Tuesday, February 6, 2007

Monday, February 4, 2007

We are not teaching this week but will be preparing for our classes for next week. So we have spent the day at the house. We enjoy being here with Alex and Lucia. They are so anxious to make us comfortable (comfort’able as he says) and be sure that we are happy.

They live a very simple life. The day begins very early with two of the children going to school at 7:00 a.m. Children get themselves up and have breakfast on their own. The oldest girl goes to work at 9 and the oldest son works with the youth at a church so he only goes to work a few times a week. Maria goes to school about 8 and Daniel, 4 years old, stays at home. Lucia spends her day cooking, washing clothes, and cleaning the house. She seems very content with her duties. Daniel loves to be with his mother and, as most little ones, says “Mama, Mama” about a thousand times to day! He is a very lovable child and gets lots of attention. Alex spends his day working on the house, always planning and adding to the house. He has had very interesting and varied jobs. He has had several businesses and says he is happiest and feels the best about himself when he has a business of some kind. Right now he is working on the possibility of selling medical supplies. He is very personable and seems to be a good salesman.

The house is two stories. Originally the first floor was a garage and the living quarters were upstairs. Through the years Alex has made the garage into living quarters to rent to missionaries or others who come to Moldova, usually to work in churches. When we came in 2005 that is where we stayed and the kitchen was upstairs. To get to the upstairs you have to go outside and up stairs on the side of the house. In 2005 the kitchen was upstairs so we went up there to eat. Now Alex has added to the downstairs and made a kitchen there and made a bedroom where the kitchen was upstairs. This time we are staying in a large bedroom upstairs and now we go outside and down stairs to eat. Four students are living in the bedrooms downstairs. They are here with Children’s Emergence International and will be here for a year.

Lucia loves to watch movies. Daniel asked today if we could have movie night again tonight and she immediately said she would like to. She said watching a movie is the only time she can relax. Otherwise she said she just sees things or thinks of things the need to be done and just keeps on working.

Alex and Lucia are in their early to middle 40’s. I think they think of us as parents. Their oldest children is Irina (pronounced Irene-a), 20 years old, and she works with an organization called “Travel and Work” that places students in the United States to work for several months and then have a month to travel. They usually work as housekeepers in hotels or in restaurants. Vadim is 18, Inna (E-na) is 14, Staska is 12 and Daniel, 4. Marie, 16, is a girl from one of the orphanages that they “adopted” last summer. I don’t know if it is a formal adoption but I think it is more like a foster child. All of the children are very good kids and very loving and caring.

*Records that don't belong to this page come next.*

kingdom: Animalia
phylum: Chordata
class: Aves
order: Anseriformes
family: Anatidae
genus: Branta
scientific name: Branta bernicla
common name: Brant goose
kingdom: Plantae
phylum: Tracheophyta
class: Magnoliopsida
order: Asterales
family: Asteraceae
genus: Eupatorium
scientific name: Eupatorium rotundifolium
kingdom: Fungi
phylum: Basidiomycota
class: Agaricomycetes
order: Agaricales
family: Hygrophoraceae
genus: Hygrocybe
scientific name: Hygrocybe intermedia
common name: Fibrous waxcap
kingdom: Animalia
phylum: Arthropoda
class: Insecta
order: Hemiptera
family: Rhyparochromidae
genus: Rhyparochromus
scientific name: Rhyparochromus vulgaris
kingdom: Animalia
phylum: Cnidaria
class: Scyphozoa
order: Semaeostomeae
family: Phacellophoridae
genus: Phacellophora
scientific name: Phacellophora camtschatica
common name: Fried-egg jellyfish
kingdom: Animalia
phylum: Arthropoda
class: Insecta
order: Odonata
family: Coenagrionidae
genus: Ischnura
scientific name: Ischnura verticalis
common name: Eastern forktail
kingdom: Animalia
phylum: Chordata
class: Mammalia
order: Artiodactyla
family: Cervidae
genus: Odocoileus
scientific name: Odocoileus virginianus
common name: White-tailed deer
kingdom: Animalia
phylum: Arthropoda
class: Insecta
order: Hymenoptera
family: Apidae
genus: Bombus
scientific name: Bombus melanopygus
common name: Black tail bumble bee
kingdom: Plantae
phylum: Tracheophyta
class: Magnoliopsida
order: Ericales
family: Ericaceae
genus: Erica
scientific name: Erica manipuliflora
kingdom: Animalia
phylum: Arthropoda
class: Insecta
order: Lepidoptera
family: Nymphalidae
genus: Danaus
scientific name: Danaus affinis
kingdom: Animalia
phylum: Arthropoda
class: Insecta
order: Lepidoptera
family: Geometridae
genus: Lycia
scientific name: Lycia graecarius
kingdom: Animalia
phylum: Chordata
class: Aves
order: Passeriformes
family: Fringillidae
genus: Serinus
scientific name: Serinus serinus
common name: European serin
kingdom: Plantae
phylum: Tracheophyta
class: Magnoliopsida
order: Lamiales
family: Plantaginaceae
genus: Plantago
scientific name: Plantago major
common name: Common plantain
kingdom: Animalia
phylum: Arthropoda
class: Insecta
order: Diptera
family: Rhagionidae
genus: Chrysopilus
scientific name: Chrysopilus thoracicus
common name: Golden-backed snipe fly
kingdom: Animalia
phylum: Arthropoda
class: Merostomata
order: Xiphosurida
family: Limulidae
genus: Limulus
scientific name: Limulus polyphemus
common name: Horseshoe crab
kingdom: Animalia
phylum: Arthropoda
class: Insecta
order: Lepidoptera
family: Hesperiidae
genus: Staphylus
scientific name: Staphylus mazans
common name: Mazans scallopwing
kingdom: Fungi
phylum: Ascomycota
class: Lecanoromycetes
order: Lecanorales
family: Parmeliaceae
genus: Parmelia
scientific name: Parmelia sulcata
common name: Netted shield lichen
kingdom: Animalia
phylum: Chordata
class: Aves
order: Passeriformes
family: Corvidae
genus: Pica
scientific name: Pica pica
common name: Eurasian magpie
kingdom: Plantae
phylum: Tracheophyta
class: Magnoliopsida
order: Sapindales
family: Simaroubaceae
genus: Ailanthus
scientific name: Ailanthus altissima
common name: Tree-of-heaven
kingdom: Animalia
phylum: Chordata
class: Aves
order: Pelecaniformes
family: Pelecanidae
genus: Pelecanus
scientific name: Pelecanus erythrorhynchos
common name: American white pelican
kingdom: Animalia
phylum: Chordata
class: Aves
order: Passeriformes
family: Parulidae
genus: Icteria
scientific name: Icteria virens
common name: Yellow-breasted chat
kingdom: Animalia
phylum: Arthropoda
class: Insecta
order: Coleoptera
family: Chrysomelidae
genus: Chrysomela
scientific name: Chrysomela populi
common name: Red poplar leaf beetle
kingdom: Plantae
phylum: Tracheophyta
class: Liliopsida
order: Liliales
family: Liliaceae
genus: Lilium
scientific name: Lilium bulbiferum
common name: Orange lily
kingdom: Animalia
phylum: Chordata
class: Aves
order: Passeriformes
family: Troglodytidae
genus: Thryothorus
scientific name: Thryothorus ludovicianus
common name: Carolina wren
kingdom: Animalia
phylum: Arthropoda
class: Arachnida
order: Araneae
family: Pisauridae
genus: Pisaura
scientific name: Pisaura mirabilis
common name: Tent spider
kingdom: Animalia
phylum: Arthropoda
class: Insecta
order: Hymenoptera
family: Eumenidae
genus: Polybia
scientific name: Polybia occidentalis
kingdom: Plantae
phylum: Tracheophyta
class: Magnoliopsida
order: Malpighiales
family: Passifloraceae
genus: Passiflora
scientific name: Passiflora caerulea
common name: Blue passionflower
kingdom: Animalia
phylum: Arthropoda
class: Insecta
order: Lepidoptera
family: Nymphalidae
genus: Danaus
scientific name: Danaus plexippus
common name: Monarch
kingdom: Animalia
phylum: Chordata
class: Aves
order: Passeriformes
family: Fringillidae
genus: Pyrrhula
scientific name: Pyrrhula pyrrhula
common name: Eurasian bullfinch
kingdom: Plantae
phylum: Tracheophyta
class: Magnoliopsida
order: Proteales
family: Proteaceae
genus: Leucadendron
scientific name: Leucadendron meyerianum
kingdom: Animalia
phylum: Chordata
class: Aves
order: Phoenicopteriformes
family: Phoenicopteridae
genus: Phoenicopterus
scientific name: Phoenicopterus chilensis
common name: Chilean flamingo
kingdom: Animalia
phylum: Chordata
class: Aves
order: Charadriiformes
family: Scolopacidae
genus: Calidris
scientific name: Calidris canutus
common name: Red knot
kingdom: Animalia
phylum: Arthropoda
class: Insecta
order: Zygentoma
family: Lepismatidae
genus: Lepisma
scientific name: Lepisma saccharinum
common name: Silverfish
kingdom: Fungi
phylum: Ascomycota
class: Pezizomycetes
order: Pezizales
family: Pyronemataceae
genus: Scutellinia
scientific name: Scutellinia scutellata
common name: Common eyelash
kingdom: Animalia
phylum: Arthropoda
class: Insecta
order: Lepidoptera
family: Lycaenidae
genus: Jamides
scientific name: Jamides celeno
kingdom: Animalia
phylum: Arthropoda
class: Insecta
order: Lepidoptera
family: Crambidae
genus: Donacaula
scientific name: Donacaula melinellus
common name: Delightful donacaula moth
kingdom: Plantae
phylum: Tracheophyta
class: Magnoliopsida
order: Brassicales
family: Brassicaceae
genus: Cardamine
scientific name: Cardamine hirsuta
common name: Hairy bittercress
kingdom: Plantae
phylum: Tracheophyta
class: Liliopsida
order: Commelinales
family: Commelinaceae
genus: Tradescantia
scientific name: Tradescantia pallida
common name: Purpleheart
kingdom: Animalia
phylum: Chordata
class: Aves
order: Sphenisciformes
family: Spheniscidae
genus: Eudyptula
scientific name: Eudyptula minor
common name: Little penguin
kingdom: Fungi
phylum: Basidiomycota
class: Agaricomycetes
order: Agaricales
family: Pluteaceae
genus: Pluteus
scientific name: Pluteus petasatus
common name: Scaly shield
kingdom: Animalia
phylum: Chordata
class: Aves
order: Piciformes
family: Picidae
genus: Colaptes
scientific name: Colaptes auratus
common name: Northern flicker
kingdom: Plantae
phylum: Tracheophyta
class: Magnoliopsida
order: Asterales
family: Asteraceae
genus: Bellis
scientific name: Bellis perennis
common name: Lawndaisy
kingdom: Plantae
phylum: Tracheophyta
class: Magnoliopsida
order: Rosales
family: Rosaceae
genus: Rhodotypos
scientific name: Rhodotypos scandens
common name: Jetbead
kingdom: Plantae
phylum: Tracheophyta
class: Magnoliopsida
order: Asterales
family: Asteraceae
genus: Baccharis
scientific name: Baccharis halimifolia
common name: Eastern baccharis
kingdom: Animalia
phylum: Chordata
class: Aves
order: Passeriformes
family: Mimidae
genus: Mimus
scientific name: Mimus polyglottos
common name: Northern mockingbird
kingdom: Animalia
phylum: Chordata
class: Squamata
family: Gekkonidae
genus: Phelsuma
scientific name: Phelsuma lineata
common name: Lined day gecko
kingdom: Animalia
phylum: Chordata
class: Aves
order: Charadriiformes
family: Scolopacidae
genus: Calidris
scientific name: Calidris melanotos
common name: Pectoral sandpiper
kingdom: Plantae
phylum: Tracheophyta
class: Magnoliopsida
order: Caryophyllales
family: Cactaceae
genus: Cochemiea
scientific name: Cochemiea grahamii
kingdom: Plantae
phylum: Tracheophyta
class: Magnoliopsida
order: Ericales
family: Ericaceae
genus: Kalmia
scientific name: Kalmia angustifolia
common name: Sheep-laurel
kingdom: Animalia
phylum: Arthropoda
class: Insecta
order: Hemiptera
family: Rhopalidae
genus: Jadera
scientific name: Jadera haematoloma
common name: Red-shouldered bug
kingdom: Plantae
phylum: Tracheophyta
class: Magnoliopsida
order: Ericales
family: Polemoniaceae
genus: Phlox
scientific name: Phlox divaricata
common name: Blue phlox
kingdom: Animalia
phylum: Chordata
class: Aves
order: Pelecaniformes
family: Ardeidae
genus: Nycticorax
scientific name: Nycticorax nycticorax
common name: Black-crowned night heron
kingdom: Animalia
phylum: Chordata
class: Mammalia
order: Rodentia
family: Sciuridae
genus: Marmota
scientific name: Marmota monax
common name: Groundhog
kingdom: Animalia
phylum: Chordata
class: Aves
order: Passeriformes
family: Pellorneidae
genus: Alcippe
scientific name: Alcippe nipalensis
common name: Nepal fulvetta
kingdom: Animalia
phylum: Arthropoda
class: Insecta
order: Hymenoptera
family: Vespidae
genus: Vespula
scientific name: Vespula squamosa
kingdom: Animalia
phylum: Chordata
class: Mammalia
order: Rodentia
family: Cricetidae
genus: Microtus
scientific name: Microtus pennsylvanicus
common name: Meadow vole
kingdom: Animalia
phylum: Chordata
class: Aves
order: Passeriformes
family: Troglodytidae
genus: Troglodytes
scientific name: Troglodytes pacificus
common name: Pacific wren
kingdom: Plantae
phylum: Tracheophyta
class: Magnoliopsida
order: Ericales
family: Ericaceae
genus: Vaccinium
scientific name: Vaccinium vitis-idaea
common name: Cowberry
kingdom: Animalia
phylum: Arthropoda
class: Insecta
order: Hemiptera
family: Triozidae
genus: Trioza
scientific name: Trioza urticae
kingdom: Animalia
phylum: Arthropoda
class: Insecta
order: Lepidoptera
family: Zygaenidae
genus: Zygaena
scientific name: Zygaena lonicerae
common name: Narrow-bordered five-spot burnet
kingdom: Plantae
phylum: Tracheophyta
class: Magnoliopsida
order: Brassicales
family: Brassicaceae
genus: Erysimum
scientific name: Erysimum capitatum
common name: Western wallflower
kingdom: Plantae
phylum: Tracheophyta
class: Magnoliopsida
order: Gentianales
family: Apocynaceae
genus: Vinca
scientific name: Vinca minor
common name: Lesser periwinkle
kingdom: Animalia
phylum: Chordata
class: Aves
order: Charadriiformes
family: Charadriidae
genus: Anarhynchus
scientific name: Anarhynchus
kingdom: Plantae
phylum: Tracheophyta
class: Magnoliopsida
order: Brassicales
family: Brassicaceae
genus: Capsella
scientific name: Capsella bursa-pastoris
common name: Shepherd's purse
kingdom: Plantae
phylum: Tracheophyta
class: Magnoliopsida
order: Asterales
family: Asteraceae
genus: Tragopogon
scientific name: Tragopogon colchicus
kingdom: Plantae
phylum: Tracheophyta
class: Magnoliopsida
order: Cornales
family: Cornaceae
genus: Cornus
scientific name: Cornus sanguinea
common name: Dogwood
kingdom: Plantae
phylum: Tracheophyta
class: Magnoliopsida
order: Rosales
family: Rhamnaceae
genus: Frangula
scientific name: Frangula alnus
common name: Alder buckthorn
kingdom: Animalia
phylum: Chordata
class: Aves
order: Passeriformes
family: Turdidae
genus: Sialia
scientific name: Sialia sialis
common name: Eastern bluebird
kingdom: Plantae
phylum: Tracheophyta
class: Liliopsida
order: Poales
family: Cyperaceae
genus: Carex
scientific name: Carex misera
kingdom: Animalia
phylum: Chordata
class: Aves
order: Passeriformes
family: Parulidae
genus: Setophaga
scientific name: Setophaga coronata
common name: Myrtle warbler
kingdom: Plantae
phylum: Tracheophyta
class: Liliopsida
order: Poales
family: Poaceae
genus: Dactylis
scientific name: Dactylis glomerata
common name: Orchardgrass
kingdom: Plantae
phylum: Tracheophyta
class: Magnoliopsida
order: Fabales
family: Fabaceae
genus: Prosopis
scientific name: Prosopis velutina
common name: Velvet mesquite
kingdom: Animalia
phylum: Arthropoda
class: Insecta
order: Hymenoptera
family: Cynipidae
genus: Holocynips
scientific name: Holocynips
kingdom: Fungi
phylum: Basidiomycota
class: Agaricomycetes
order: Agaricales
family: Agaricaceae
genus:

One of Alex’s dreams is to develop a program for children at the orphanage to prepare them for life outside the institution. He plans to build a greenhouse and create other activities for them and have them stay at the house on the weekends. Remember that at age 16 they are put out of the orphanage usually with no real preparation for life. Lucia told us the other morning she found Maria crying and asked her what was wrong. She replied she had a bad dream and was back at the orphanage. She would be a good study in resilience. She is warm, cooperative and does well at school. Alex wants to send her to the states for college at a school in Pensacola, Fla.; this for a man who makes $12,000 a year and considers himself middle class.

Preston’s trip to the program for alcoholic and drug dependent people was a real adventure. Preston, Alex and Vatali went to a village just outside the city limits. The group has an attic that they are working on as they live in it. Eight men live there. Alex kept telling about the men who were there. “This man was in jail for two times.”; “this man was a thief;” “this one killed 2 people.” Eventually, the pastor of Alex’s church and his wife came in and Preston relaxed a little bit. He figured the pastor brought his wife, it must be OK. There were about 18 of us there. We don’t know how many were people in the program and how many were workers. Preston recognized several from the church we visited Sunday. He thinks it was sort of like an AA meeting but all that had happened by the time we left was a lot of passionate singing and the pastor’s sermon. Preston did not have to say anything and was glad. He had the feeing they knew a lot more about dependency than he did. They don’t call it a halfway house, but it functions a lot like Freeman Center or the Mission Waco half way house just with much less funding and no 12 step program.

On the way home we go stuck in the snow twice. Once Preston got real worried that they would spend the night in the car. He talked himself into believing it was just an adventure (cognitive restructuring, if any of his students are reading this) and anyway he knew that Gaynor and Rob were praying for us. They are colleagues at the SSW and the best prayers we know. We finally got home in one piece and early enough to participate in movie night. Daniel ate a whole lot of candy and was bouncing off the walls. I don’t know when he might go to sleep.

All is well here. We are well fed, warm, and loved. Van, “life is good.”